What you're doing is just playing each chord tone of the G7 one note at a time. You're not hearing anything that's not in the chord. For a little variety and color play an A note with that arpeggio. Also, try E.

Let's go back to scales and re-ask the original question: what scales will sound good over G7?

C major is a good candidate. Why? G7 is found in the C major scale (among other scales). In other words, every note in G7 can be found in the C major scale.

Yet, there's a dissonance if you use C major over G7: the C note. Play the C over the G7 and listen. As mentioned in a previous tip, this note wants to resolve to B.

So you've found one scale with a dissonant note and now you say, "Well maybe there's a scale that contains the notes in G7 but doesn't have the dissonant C." You learn a bit of theory and you come up with this scale: G pentatonic. We presented this in a previous tip, so we're going to zip over to yet another scale: D melodic minor.

Believe it or not, you can use melodic minor scales in at least 4 different ways to play over dominant chords. Let's take a look.

The melodic minor scale for soloing

Let's touch base with our original question: what scales to play over dominant 7 chords?

· · · · · · ·

Tasks to complete:
[a] In the passage on scales over G7, which note of the C major scale creates a dissonance?
[b] Pick up the passage on scales over dominant chords after its last line and continue it.
You won't need the records here.

· · · · · · ·

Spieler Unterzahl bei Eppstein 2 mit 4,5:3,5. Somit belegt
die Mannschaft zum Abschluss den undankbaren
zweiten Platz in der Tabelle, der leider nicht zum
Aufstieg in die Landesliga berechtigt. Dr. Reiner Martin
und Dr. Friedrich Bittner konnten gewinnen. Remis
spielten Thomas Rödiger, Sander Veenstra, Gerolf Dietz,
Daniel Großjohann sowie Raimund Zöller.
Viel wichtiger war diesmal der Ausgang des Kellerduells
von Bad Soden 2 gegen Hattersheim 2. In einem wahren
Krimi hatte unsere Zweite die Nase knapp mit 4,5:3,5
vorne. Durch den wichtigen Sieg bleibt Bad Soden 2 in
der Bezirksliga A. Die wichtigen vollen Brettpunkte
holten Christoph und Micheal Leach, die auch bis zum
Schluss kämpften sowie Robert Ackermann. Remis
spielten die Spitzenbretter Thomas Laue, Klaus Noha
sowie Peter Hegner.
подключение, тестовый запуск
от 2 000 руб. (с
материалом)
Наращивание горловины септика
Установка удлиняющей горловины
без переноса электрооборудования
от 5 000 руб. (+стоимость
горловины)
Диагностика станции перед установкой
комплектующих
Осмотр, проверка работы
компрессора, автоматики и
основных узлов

· · · · · · ·

Expected outputs:
[a] The C note, which wants to resolve to B.

[b]
We're working with this one-chord progression, which we've recorded into Band-in-a-Box or a tape recorder or something similar:

||: G7 :||

And let's take look at a single melodic minor pattern to solo with. But before we do that, a bit of explanation on what the melodic minor scale is. Super simple explanation, though a big difference in sound: the melodic minor scale is just a major scale with its major third turned into a minor third. Example:

C Major: C D E F G A B C Melodic minor: C D Eb F G A B

And here's a pattern for D melodic minor. Why D melodic minor? Hang tight: play first and we'll answer questions in a bit.

|------------------|--------------------|
|--------------2-3-|-3-2----------------|
|----------2-4-----|-----4-2------------|
|----2-3-5---------|---------5-3-2------|
|--5---------------|---------------5----|
|------------------|--------------------|

Get acquainted with this pattern and play it over the G7 chord. If you already know a few major scales, this pattern is real close to one you know: the D major scale. As just mentioned, there's just one note difference between the major and melodic minor scales.

What did you think of the sound? That gets us into answering the question: why are we using a scale whose root is D to solo over a G7 chord? Is it magic, or are we just playing scales at random?

No, we're not just choosing any scale. Let's look at the notes in G7 and those in the D melodic minor scale:

G7: G B D F D melodic minor (starting with G): G A B C# D E F G.

You see that the D melodic minor scale contains the G7 chord with no conflicts. That is, every note in G7 is found in D melodic minor.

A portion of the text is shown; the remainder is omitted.